Entries shown START

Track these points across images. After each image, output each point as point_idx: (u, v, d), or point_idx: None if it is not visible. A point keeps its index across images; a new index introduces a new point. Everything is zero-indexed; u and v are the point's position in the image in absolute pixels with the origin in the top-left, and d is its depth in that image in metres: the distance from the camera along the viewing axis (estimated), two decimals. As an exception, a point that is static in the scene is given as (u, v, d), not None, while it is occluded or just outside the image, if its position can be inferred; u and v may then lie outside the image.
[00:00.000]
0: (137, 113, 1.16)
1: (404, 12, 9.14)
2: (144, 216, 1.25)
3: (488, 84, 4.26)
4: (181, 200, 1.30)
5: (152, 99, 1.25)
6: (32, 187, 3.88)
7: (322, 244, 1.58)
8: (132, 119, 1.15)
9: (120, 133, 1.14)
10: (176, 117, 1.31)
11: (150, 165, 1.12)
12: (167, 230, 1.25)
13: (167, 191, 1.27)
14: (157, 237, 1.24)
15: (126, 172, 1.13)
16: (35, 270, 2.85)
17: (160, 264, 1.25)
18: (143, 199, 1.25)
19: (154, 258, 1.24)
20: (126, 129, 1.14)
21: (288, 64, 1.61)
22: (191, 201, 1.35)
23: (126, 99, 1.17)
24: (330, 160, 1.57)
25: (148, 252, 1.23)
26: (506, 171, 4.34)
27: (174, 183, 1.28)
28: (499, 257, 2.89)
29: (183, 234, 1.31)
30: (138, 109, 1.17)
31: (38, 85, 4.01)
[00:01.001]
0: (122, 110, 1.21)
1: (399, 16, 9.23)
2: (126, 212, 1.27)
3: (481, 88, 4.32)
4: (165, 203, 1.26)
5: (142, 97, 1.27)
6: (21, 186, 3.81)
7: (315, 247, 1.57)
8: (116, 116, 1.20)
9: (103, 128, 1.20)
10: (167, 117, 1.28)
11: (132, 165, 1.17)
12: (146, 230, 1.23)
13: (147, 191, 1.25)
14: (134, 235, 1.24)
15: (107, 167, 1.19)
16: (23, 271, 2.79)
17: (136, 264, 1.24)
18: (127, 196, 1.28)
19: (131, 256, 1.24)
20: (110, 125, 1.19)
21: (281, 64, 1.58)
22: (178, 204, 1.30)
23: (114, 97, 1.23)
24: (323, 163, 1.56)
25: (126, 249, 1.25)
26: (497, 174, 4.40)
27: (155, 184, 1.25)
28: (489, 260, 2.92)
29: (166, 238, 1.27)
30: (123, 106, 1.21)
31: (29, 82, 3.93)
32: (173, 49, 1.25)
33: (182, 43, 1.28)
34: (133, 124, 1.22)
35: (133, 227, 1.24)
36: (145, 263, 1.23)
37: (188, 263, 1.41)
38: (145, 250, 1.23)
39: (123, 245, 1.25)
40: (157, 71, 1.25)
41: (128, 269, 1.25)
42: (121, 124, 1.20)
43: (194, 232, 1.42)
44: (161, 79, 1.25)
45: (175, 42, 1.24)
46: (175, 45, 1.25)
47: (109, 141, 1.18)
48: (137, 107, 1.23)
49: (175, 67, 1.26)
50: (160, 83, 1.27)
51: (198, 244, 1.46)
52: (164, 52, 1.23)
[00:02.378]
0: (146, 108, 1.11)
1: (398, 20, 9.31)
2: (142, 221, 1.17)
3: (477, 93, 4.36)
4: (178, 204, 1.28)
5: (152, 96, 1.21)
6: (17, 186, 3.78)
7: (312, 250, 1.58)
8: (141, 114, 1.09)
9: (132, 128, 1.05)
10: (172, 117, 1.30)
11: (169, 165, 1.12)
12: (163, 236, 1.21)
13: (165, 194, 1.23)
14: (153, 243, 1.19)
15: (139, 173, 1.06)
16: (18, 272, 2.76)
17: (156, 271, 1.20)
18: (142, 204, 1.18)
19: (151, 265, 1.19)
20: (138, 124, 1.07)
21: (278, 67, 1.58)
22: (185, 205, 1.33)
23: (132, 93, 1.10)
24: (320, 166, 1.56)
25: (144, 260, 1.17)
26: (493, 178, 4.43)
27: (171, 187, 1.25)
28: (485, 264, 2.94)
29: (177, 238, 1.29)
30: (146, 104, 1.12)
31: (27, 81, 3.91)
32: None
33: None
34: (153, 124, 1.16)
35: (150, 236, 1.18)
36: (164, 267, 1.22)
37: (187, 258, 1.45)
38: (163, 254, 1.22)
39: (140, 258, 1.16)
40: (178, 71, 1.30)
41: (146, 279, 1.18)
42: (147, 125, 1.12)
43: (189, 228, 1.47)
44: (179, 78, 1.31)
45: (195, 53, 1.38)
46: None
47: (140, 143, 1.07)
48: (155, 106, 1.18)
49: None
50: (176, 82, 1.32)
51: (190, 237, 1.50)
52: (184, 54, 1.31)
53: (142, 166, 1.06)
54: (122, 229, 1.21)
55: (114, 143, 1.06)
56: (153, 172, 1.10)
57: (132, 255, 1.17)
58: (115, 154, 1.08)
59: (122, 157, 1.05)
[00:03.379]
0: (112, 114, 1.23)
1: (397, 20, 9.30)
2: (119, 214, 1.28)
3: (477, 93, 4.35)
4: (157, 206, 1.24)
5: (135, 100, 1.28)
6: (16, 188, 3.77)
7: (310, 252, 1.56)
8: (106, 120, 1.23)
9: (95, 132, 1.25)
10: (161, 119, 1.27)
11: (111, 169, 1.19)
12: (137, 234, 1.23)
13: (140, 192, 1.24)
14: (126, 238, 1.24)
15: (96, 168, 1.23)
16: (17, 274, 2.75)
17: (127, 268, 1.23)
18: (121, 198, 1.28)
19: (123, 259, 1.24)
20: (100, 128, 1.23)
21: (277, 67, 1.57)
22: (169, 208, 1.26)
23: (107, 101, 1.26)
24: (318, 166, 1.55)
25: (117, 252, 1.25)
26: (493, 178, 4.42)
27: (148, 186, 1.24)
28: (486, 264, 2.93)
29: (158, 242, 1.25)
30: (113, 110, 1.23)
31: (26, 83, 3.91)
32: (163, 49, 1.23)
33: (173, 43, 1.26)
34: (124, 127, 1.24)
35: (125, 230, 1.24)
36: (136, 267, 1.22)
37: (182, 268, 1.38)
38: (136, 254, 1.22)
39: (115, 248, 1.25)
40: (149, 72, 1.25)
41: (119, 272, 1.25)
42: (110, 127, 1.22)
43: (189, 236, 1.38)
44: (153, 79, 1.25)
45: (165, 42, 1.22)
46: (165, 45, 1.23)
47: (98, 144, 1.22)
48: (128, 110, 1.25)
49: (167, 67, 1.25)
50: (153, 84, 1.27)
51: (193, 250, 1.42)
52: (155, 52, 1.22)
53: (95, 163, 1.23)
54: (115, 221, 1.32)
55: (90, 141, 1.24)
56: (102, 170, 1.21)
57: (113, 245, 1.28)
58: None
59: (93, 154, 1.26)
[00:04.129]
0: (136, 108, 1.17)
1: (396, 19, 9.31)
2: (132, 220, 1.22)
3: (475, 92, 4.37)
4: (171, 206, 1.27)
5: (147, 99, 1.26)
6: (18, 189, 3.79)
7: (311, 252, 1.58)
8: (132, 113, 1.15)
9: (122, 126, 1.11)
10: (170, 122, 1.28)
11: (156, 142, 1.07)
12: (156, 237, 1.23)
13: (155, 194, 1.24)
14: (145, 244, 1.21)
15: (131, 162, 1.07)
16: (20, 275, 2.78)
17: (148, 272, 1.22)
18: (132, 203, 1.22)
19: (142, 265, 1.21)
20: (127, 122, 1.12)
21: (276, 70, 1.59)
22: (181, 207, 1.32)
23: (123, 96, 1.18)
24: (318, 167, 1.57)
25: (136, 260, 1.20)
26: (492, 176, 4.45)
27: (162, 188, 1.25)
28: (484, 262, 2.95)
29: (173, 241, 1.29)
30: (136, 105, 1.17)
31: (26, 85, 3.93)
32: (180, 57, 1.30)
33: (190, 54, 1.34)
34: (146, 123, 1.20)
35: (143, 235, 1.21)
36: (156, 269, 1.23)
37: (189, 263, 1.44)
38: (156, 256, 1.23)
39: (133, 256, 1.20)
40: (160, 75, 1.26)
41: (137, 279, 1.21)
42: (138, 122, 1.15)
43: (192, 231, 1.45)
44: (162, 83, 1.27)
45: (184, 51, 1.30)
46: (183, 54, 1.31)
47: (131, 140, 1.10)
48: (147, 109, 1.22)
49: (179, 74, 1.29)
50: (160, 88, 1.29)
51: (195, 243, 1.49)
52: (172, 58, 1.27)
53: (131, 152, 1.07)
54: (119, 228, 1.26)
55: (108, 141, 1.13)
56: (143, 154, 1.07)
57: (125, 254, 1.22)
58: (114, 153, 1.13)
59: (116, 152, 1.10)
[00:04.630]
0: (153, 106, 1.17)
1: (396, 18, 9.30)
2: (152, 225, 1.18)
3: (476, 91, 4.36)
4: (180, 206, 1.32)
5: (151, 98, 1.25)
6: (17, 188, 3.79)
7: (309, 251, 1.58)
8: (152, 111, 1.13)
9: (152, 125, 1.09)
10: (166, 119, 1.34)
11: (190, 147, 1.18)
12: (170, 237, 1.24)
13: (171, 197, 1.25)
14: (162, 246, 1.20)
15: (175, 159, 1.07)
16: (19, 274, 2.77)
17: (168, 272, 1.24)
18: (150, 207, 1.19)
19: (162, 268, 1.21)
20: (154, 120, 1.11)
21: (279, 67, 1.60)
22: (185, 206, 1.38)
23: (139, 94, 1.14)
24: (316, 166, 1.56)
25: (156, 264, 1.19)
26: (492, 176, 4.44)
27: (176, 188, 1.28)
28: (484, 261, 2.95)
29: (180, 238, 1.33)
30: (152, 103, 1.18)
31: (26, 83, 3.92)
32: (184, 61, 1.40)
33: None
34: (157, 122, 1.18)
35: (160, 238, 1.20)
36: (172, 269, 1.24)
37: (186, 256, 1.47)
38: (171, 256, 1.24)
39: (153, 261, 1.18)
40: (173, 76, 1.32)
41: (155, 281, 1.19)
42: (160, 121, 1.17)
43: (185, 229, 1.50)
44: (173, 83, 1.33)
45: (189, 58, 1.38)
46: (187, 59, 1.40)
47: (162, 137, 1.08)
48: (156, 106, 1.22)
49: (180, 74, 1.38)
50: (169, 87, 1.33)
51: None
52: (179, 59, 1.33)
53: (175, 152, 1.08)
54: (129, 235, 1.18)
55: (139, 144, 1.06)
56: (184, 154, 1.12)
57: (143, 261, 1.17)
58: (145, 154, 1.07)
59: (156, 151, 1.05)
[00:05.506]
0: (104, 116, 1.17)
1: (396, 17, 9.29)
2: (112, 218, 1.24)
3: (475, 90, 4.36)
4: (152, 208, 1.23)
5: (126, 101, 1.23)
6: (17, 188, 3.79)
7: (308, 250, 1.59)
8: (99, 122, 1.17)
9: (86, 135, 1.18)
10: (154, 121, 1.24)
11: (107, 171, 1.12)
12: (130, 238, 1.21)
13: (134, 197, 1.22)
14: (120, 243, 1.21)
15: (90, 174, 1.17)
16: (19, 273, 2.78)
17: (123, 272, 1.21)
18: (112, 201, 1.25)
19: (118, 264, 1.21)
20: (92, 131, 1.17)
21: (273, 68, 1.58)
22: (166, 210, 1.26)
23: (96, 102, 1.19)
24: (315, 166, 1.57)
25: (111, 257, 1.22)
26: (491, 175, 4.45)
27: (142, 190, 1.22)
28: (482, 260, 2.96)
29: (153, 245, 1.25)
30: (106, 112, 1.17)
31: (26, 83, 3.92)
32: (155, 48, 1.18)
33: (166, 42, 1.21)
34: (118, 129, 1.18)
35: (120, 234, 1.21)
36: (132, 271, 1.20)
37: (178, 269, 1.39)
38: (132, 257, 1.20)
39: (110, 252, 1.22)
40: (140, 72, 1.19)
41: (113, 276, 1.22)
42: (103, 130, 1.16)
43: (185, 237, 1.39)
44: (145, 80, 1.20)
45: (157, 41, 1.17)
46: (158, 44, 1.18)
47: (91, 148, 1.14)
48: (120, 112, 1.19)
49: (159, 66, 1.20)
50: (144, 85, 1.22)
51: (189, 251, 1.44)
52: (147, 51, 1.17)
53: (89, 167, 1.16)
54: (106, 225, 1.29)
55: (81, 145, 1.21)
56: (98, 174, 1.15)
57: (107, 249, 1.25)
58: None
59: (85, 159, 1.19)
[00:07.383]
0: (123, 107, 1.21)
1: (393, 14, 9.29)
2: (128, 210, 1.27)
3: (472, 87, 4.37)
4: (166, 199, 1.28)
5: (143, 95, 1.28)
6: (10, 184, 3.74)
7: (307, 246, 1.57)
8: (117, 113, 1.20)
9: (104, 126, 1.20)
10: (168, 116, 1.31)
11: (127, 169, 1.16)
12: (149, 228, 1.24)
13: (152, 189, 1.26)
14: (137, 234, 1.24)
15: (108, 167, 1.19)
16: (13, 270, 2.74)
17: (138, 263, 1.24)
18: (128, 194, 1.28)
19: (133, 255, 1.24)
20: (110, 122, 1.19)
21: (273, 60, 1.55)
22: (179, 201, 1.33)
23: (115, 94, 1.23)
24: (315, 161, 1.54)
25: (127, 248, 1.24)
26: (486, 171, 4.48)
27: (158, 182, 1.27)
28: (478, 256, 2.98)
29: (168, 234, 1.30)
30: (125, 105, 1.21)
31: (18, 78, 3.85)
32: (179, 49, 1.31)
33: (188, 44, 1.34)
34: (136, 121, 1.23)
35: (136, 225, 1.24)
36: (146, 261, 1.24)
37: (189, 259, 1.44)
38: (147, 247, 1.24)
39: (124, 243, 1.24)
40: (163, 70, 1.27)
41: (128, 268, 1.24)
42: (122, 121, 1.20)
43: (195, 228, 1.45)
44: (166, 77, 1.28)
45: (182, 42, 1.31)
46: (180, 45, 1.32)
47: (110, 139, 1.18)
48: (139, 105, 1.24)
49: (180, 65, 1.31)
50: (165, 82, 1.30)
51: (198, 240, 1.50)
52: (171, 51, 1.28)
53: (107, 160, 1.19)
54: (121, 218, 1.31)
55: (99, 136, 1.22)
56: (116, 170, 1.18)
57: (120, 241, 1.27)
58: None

Entries shown END

*Exercise requirements*:
Could you return exactly the stretch of the data above that starts at the line with "18: (143, 199, 1.25)" and ends at the line with "52: (164, 52, 1.23)", both lines included?

*Response area*:
18: (143, 199, 1.25)
19: (154, 258, 1.24)
20: (126, 129, 1.14)
21: (288, 64, 1.61)
22: (191, 201, 1.35)
23: (126, 99, 1.17)
24: (330, 160, 1.57)
25: (148, 252, 1.23)
26: (506, 171, 4.34)
27: (174, 183, 1.28)
28: (499, 257, 2.89)
29: (183, 234, 1.31)
30: (138, 109, 1.17)
31: (38, 85, 4.01)
[00:01.001]
0: (122, 110, 1.21)
1: (399, 16, 9.23)
2: (126, 212, 1.27)
3: (481, 88, 4.32)
4: (165, 203, 1.26)
5: (142, 97, 1.27)
6: (21, 186, 3.81)
7: (315, 247, 1.57)
8: (116, 116, 1.20)
9: (103, 128, 1.20)
10: (167, 117, 1.28)
11: (132, 165, 1.17)
12: (146, 230, 1.23)
13: (147, 191, 1.25)
14: (134, 235, 1.24)
15: (107, 167, 1.19)
16: (23, 271, 2.79)
17: (136, 264, 1.24)
18: (127, 196, 1.28)
19: (131, 256, 1.24)
20: (110, 125, 1.19)
21: (281, 64, 1.58)
22: (178, 204, 1.30)
23: (114, 97, 1.23)
24: (323, 163, 1.56)
25: (126, 249, 1.25)
26: (497, 174, 4.40)
27: (155, 184, 1.25)
28: (489, 260, 2.92)
29: (166, 238, 1.27)
30: (123, 106, 1.21)
31: (29, 82, 3.93)
32: (173, 49, 1.25)
33: (182, 43, 1.28)
34: (133, 124, 1.22)
35: (133, 227, 1.24)
36: (145, 263, 1.23)
37: (188, 263, 1.41)
38: (145, 250, 1.23)
39: (123, 245, 1.25)
40: (157, 71, 1.25)
41: (128, 269, 1.25)
42: (121, 124, 1.20)
43: (194, 232, 1.42)
44: (161, 79, 1.25)
45: (175, 42, 1.24)
46: (175, 45, 1.25)
47: (109, 141, 1.18)
48: (137, 107, 1.23)
49: (175, 67, 1.26)
50: (160, 83, 1.27)
51: (198, 244, 1.46)
52: (164, 52, 1.23)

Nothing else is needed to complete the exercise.